When summer came around and the river was low, trees along the riverbank were cut down and hauled out to the dry riverbed with teams of oxen. The trees were set side-by-side close together, with their bases buried downstream. The branches were then partially cut and interwoven among each other. When the spring rains came, this mass of boughs let the water through but held the sand and gravel, thus forming the dam which directed water to the Dyers’ mill.
|Towash Mill social gathering, c. 1890's|
The mill was used to grind wheat and corn into flour and meal. Advertisements for the mill as far away as Mississippi brought new settlers to the area. The mill regularly employed more than fifty people, and operated around the clock, closing only from midnight Saturday until midnight Sunday.
Towash Mill became a social center. People came from miles around to mill their grain. Wagons sometimes had to wait two or three days. While they waited, the farmers visited, discussed the news of the day and listened to impromptu fiddle music.
In 1860, a carding machine was added. During the Civil War, women traveled a hundred miles to have their wool carded at Towash for weaving into clothes and blankets for the soldiers.
The town thrived initially.
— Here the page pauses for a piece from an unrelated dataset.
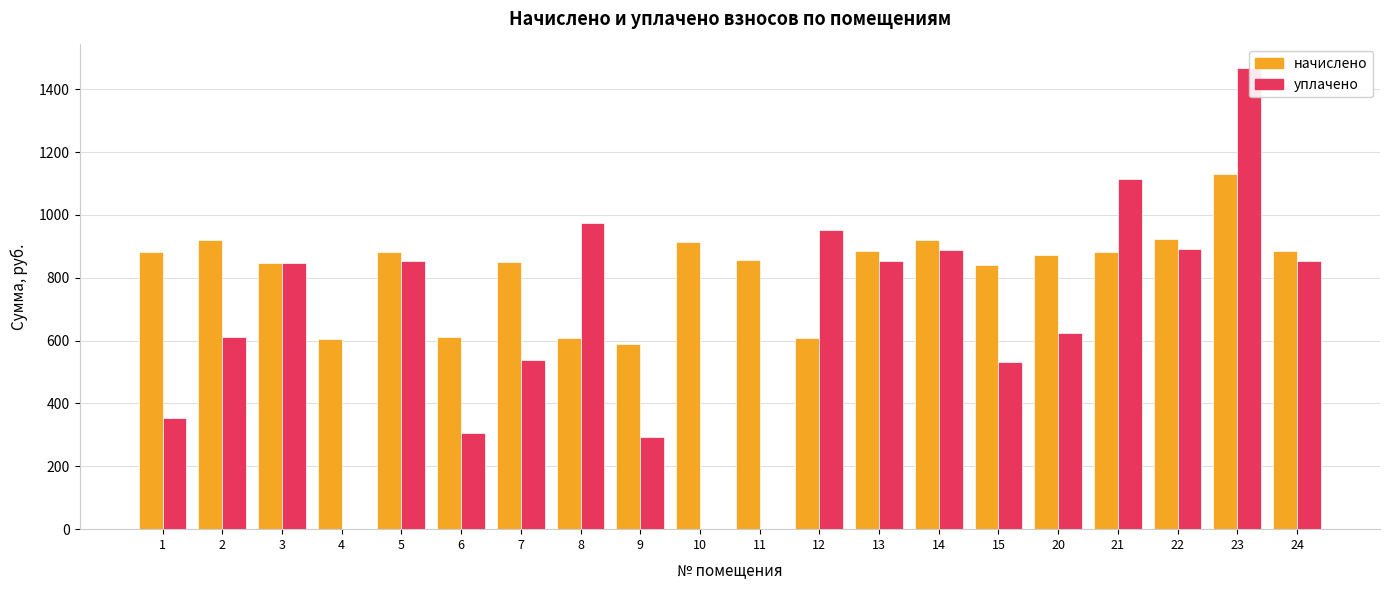

What is the sum of all уплачено values?

12965.7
There were eight or nine stores, a blacksmith shop, a cotton gin, wagon yards, a post office and a church. The location of the mill on the Brazos River made it a popular place for young couples to visit on a Sunday afternoon.
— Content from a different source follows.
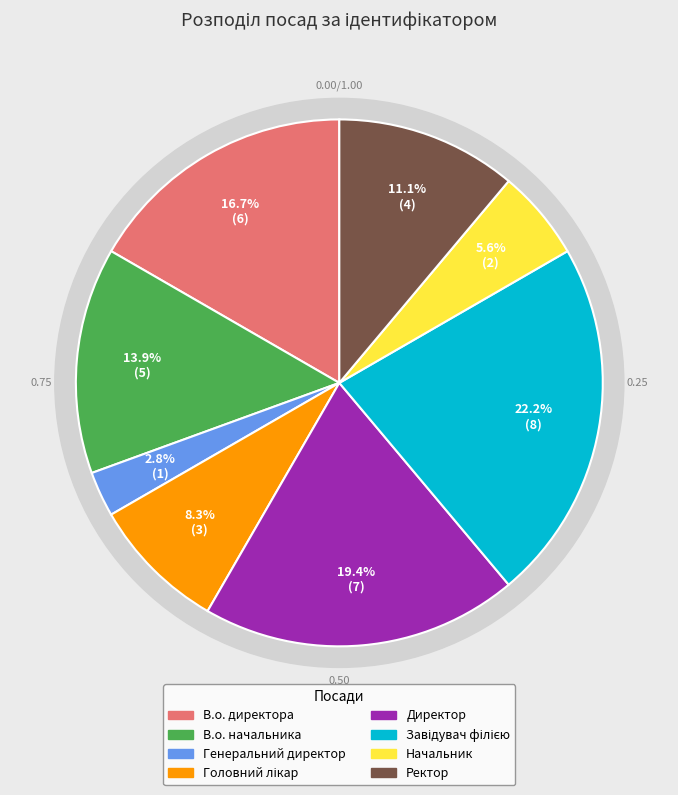

Does any single category account for the majority?

No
The original Towash Baptist Church was constructed in 1856. Nearly a century later, a replica was built a few miles east when it became known that the original site was to be flooded by Lake Whitney. Church members saved the old bell, hand-hewn rostrum, banister, Bible, and church records.
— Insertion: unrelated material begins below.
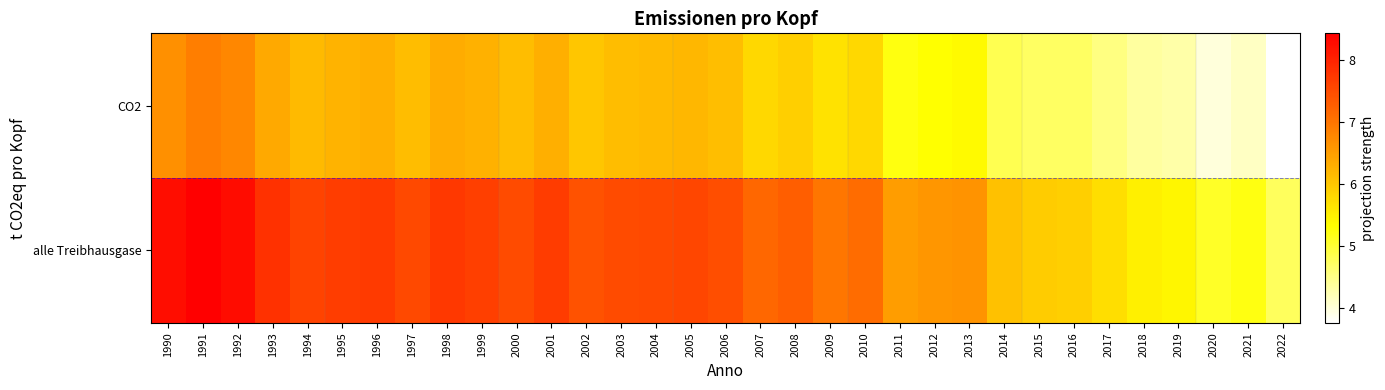

Reading left to right, extract all data points from this chart.

CO2: 1990=6.7	1991=6.9	1992=6.8	1993=6.4	1994=6.2	1995=6.2	1996=6.3	1997=6.1	1998=6.3	1999=6.3	2000=6.1	2001=6.3	2002=6.0	2003=6.1	2004=6.2	2005=6.2	2006=6.1	2007=5.8	2008=5.9	2009=5.7	2010=5.8	2011=5.2	2012=5.3	2013=5.4	2014=4.8	2015=4.7	2016=4.7	2017=4.5	2018=4.4	2019=4.3	2020=4.0	2021=4.1	2022=3.8
alle Treibhausgase: 1990=8.2	1991=8.4	1992=8.3	1993=7.8	1994=7.6	1995=7.7	1996=7.7	1997=7.5	1998=7.7	1999=7.7	2000=7.5	2001=7.7	2002=7.4	2003=7.5	2004=7.5	2005=7.6	2006=7.5	2007=7.2	2008=7.3	2009=7.0	2010=7.1	2011=6.5	2012=6.6	2013=6.6	2014=6.1	2015=5.9	2016=5.9	2017=5.7	2018=5.5	2019=5.4	2020=5.1	2021=5.2	2022=4.8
Although Lake Whitney dealt the final blow to the town, Towash, like many towns in Hill County, began to decline when the railroad bypassed it in the 1880’s. The post office and several stores moved a short distance east to the new railroad town of Whitney. Nearly twenty years later in 1908, a flood destroyed the mill and did extensive damage to the town, devastating the once prosperous community on the banks of the Brazos.